Gunman surrenders after postal standoff
A man angry with the Postal Service over a traffic accident stormed into a post office with a gun Wednesday and took two employees hostage for several hours before surrendering, authorities said.
No shots were fired and there were no reports of injuries during the siege in Lakeview, 25 miles northeast of downtown San Diego.
he gunman, whose name was not immediately released, had "a beef with the Postal Service" over its response to an accident involving a postal vehicle, said Chris Saunders, a San Diego County Sheriff's spokesman. San Diego postal inspector Jody Kowahl said the gunman was not a Postal Service employee.
Airport-security lapses investigated
Detectives poked around airport conveyor belts and reviewed videotapes Wednesday to pinpoint the security lapses that allowed a man to sneak on board a parked, unlocked commuter plane overnight.
Pittsburgh International Airport's security chief said he was "extremely upset" about the weekend incident, which was at least the second time this year an unauthorized person has been found on a parked airplane at a U.S. airport, despite heightened security.
A flight attendant found Louis Esquivel, 21, of San Antonio, asleep in a seat of an American Eagle jet at 5:30 a.m. Saturday, without a ticket or a pass. He was held Wednesday on charges including trespassing and theft.
Police said Esquivel told them he was able to dodge security by ducking behind a closed ticket counter and crawling to the airfield through the baggage system late Friday night, when the area was mostly deserted.
Merle Haggard donates to museum exhibit
A gift from country music singer Merle Haggard provided a first glimpse Wednesday of what will be the largest-ever exhibit at the National Museum of American History.

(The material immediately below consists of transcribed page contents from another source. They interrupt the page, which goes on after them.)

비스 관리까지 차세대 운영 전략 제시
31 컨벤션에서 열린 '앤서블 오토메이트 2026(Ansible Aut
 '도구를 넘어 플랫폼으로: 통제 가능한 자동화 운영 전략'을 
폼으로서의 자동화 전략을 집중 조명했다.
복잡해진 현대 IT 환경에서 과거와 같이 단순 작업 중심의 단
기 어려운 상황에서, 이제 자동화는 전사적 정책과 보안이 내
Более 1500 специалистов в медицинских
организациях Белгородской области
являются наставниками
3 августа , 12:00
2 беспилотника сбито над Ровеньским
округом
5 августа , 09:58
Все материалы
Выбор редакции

The 26,000-square-foot "America on the Move" will document American transportation from 1876 to 1999. It opens Nov. 22.
The gift ceremony was held on a 40-foot concrete slab of Highway 66, the road that carried thousands of migrants west to California in Dust Bowl days of the Depression. The Haggard family made the trip in 1935 in a 1926 Chevrolet with a two-wheel trailer.
Haggard, born two years later, gave the museum family relics taken with them from Oklahoma: a kerosene lamp, an old trunk, and his father's first courting gift to his mother -- a scarf commemorating a Woodrow Wilson campaign for the presidency.

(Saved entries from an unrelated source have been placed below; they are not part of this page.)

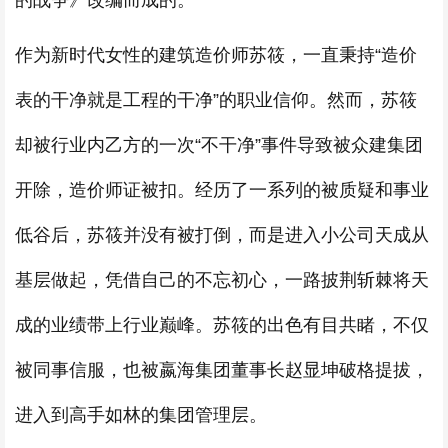
的战争》改编而成的。
作为新时代女性的建筑造价师苏筱，一直秉持“造价
表的干净就是工程的干净”的职业信仰。然而，苏筱
却被行业内乙方的一次“不干净”事件导致被众建集团
开除，造价师证被扣。经历了一系列的被质疑和事业
低谷后，苏筱并没有被打倒，而是进入小公司天成从
基层做起，凭借自己的不忘初心，一路披荆斩棘将天
成的业绩带上行业巅峰。苏筱的出色有目共睹，不仅
被同事信服，也被嬴海集团董事长赵显坤破格提拔，
进入到高手如林的集团管理层。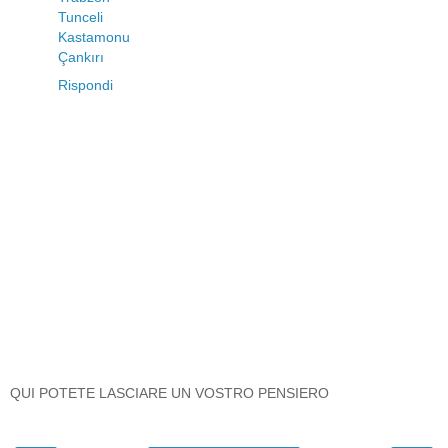
Tunceli
Kastamonu
Çankırı
Rispondi
QUI POTETE LASCIARE UN VOSTRO PENSIERO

Also in the exhibit will be a 90-foot, coal-burning "1401" locomotive that pulled President Franklin D. Roosevelt's funeral train in 1945; a narrow-gauge locomotive that traveled between small towns south of San Francisco in 1876; and a 1903 Winton, the first auto driven across the United States.
Tests show CDC doctor does not have SARS
Preliminary lab results indicate that a government doctor who became ill in Taiwan while investigating SARS does not have the disease, the Centers for Disease Control and Prevention said.
More tests will be conducted to see if doctors can rule out the coronavirus that causes SARS as the source of Dr. Chesley L. Richards' illness, CDC spokesman Tom Skinner said.
Richards, a CDC infection control expert, returned to the United States last week after he developed a fever and cough last week that indicated the possibility of SARS.
Three other CDC officials -- a doctor and two other disease experts who had contact with Richards when he became ill -- also returned from Taiwan and were isolated.